We are standing watching these two huff and puff and I think, bring it on, you are not going to pass us. Still thinking this is is not a rule and we don’t have to wait for anything.
I make the move, take the bait and holler back, “No problem, if you catch up, you are welcome to pass us.”
Seriously have I fallen for such ridiculous child’s play?
Apparently rude numbskulls come in all sorts of shapes, sizes, sexes and ages. We continue our step up the trail in a posturing move.
Now clearly hiker etiquette is written to say if you are traveling downhill you should step to the side and stop while uphill hikers come up and pass you but, I’ve never in my forty plus years of hiking or backpacking have heard of this rule of not breaking up a party especially when they are spread out over a half a mile or more.

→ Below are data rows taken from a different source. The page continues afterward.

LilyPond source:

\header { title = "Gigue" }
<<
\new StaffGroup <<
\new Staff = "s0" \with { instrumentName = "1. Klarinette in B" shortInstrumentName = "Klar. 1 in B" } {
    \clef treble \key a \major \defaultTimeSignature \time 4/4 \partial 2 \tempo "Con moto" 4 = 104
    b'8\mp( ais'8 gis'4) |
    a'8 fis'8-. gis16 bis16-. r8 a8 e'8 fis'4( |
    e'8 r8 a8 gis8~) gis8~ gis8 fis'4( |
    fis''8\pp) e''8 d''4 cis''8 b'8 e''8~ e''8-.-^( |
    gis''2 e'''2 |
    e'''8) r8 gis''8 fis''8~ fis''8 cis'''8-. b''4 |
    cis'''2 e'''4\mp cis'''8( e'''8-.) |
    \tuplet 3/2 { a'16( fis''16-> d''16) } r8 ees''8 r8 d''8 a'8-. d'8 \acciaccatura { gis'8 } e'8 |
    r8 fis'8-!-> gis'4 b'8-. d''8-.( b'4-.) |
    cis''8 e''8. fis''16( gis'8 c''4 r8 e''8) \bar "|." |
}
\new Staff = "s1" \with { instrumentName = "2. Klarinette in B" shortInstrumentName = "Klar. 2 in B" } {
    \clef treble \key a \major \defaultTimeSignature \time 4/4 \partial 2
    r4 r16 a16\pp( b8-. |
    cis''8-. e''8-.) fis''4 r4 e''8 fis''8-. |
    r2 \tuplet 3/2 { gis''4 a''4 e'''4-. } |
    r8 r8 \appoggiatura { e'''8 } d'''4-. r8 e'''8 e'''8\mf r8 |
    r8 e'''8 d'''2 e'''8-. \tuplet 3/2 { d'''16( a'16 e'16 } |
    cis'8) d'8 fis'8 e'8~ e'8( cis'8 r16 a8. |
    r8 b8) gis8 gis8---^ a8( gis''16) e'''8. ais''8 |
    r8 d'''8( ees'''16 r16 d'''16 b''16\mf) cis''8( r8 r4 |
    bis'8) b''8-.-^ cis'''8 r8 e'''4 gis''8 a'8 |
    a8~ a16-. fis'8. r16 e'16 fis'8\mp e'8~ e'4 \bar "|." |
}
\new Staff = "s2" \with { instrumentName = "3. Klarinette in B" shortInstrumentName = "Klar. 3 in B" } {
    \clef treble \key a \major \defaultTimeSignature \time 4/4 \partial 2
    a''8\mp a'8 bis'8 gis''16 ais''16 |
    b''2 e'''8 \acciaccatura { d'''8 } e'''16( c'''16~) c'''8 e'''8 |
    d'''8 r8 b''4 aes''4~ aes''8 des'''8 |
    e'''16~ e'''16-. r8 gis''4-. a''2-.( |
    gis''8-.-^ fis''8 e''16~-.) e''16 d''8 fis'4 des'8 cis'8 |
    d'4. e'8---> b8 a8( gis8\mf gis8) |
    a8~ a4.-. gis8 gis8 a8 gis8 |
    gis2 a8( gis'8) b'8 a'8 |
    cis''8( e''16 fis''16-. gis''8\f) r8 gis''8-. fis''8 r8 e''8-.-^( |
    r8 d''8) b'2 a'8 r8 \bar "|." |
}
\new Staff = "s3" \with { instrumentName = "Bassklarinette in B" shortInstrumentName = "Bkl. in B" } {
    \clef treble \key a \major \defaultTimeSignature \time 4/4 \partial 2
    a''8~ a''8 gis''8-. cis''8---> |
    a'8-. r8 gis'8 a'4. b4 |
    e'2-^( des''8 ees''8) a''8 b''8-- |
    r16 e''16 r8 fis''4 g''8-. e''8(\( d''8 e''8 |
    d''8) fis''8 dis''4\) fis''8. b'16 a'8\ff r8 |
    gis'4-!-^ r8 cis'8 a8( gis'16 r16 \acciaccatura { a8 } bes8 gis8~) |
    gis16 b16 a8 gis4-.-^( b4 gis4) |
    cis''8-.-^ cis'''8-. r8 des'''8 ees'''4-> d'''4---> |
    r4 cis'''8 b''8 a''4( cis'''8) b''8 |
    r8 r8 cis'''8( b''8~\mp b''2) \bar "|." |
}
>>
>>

Clearly as well, Sandy and I were summed up down at the river as a negative asset on the trail by at least one of the four women. We find out later why and catch a glimpse of them in the video. Smirk inserted here.
Empowering each other can be limited to your own tribe.
Golden Lakes at Sunset Park
Arriving to camp at a decent time in the afternoon, we have a good choice of campsites at Golden Lakes. There is a large patrol cabin, and 5 neatly tucked away sites scattered up the hill. One large group site sits at the main lakes edge.
We decide on site #3 after seeing #2 is occupied, #1 is teeny, and then number #4 and #5 are back down past the outhouse and up on the hill. I run into three people at site #4. Two men and woman, all very friendly from Bend, Oregon.
Sandy and I try to decide who is the couple and then who is the third wheel and then how and why they all ended up together. Both men are very chatty so it was hard to even begin to decide at this point in time. Regardless, the threesome will continue on with us for the remainder of the trip as we have somewhat similar itineraries ending at Longmire.
Night fell quickly and dinner tasted even better. The highlight for the night being a warm S’mores hot cookie that cooked it self.
S’mores and a good friend make life better. It’s okay to limit the tribe you empower. As far as the four women, we didn’t see them the remainder of the evening. The thing that fell between them on the trail was apparently they didn’t choose their tribe well.